Malum, komplocu ve çarpık ‘tarih’ anlayışlarına dönemin geçer
akçesi olan ‘derin’ sıfatını takarak iktidar nimetlerinden
faydalanan bir takım matbuat memuru, 90’lı yıllardaki o “Karases”e
benzer provokatif çıkışlara yeltendi geçenlerde… Toplumun, zaten
yıllardır çelik yay gibi gerilmiş sinirlerini zıplatacak, semboller
üzerinden yürüyecek yine zahiri bir kavganın etrafında esas
sorunları gölgeleyecek bir pus… Ve tıpkı 90’larda neoliberal
İslamcılaşmayı yöneten ama sonunda bayrağı ‘esas sahiplerine’
bırakan Evren, Özal, Çiller vs. gibi bugünkü iktidar sahiplerinin
de bir ‘güvence’ gibi görünmesini sağlayacak şekilde yapılan
‘kovuşturmalar’, demeçler…
Oysa Türkiye, Genelkurmay Başkanı’nın Akit yazarlarına geçmiş
olsun ziyaretine gittiği bir ‘normal’e sahiptir artık. Bazı yarım
akıllıların, toplumun önemli bir bölümü için değer ifade eden
sembollere belden aşağı hakaretler savurmasına gösterilen tepkiler
sağlıklıdır belki; ama Sivas’ta yakılanların hesabı sorulamamış,
Turan Dursun, Muammer Aksoy, Bahriye Üçok, Uğur Mumcu gibi
aydınlara yönelen cinayetler aydınlatılamamış, Kürt halkına yaşlı
demeden çocuk demeden sokaklarda baltayla saldıranlar, domuz
bağlarıyla işkence edenler tüm bağlantılarıyla açığa
çıkarılamamışken, ‘sembolik’ ve yetersizdir.

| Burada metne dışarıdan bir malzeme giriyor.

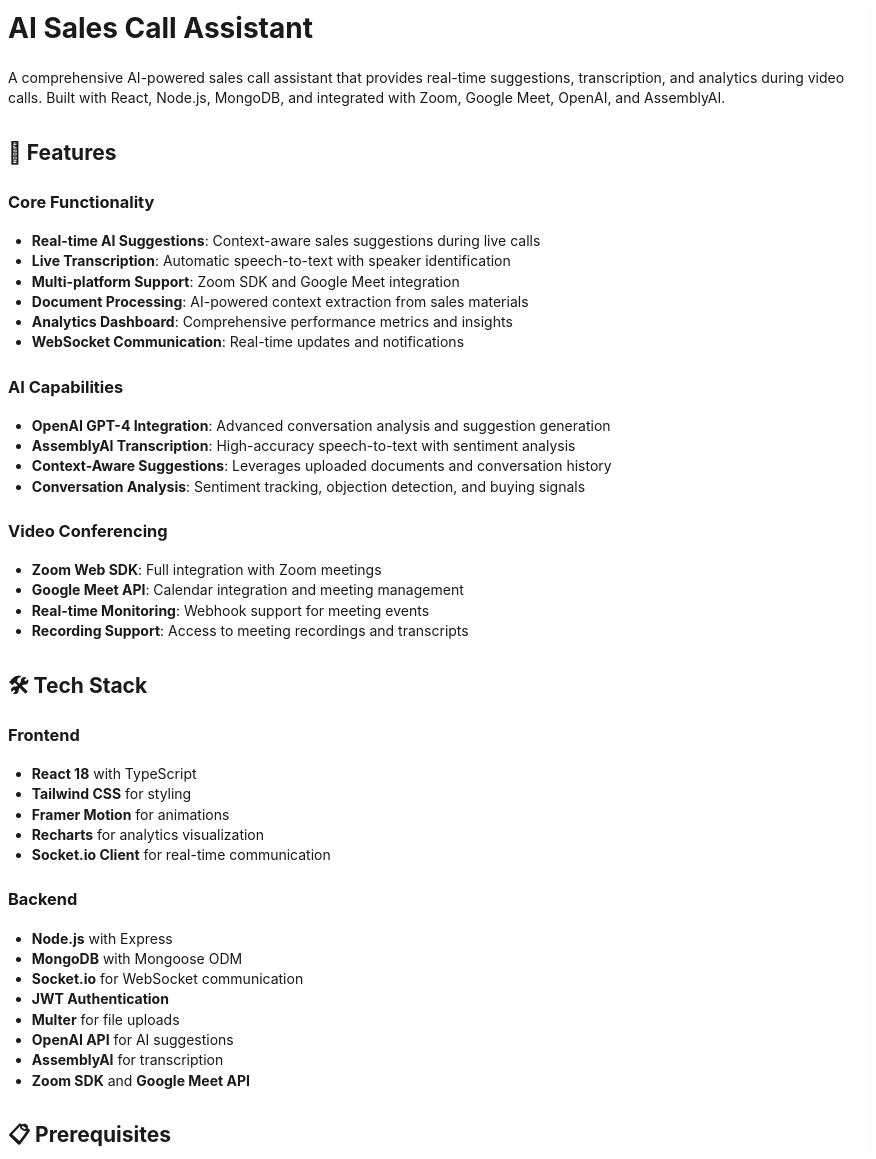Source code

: # AI Sales Call Assistant

A comprehensive AI-powered sales call assistant that provides real-time suggestions, transcription, and analytics during video calls. Built with React, Node.js, MongoDB, and integrated with Zoom, Google Meet, OpenAI, and AssemblyAI.

## 🚀 Features

### Core Functionality
- **Real-time AI Suggestions**: Context-aware sales suggestions during live calls
- **Live Transcription**: Automatic speech-to-text with speaker identification
- **Multi-platform Support**: Zoom SDK and Google Meet integration
- **Document Processing**: AI-powered context extraction from sales materials
- **Analytics Dashboard**: Comprehensive performance metrics and insights
- **WebSocket Communication**: Real-time updates and notifications

### AI Capabilities
- **OpenAI GPT-4 Integration**: Advanced conversation analysis and suggestion generation
- **AssemblyAI Transcription**: High-accuracy speech-to-text with sentiment analysis
- **Context-Aware Suggestions**: Leverages uploaded documents and conversation history
- **Conversation Analysis**: Sentiment tracking, objection detection, and buying signals

### Video Conferencing
- **Zoom Web SDK**: Full integration with Zoom meetings
- **Google Meet API**: Calendar integration and meeting management
- **Real-time Monitoring**: Webhook support for meeting events
- **Recording Support**: Access to meeting recordings and transcripts

## 🛠️ Tech Stack

### Frontend
- **React 18** with TypeScript
- **Tailwind CSS** for styling
- **Framer Motion** for animations
- **Recharts** for analytics visualization
- **Socket.io Client** for real-time communication

### Backend
- **Node.js** with Express
- **MongoDB** with Mongoose ODM
- **Socket.io** for WebSocket communication
- **JWT Authentication**
- **Multer** for file uploads
- **OpenAI API** for AI suggestions
- **AssemblyAI** for transcription
- **Zoom SDK** and **Google Meet API**

## 📋 Prerequisites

Türkiye’de İslamcılaşma ve siyasal gericilik, (geçmişte olduğu
gibi bugün de) laik sembollere karşı girişilmiş gösteriş
savaşlarıyla tanımlanabilecek bir sorun değildir. ‘Fetiş’ nesneleri
üzerinden yürüyen bir didişme, bizzat kışkırtılan ve fayda sağlanan
bir zemin yaratmaktadır. Toplumun gerçek ve en alt hücrelerine
kadar hissedilen sorunları yerine göstergeler dünyasına saplanıp
kalmanın bedelini, bugünkü memleket tablosundan daha iyi
gösterebilecek bir kıssa yoktur herhalde.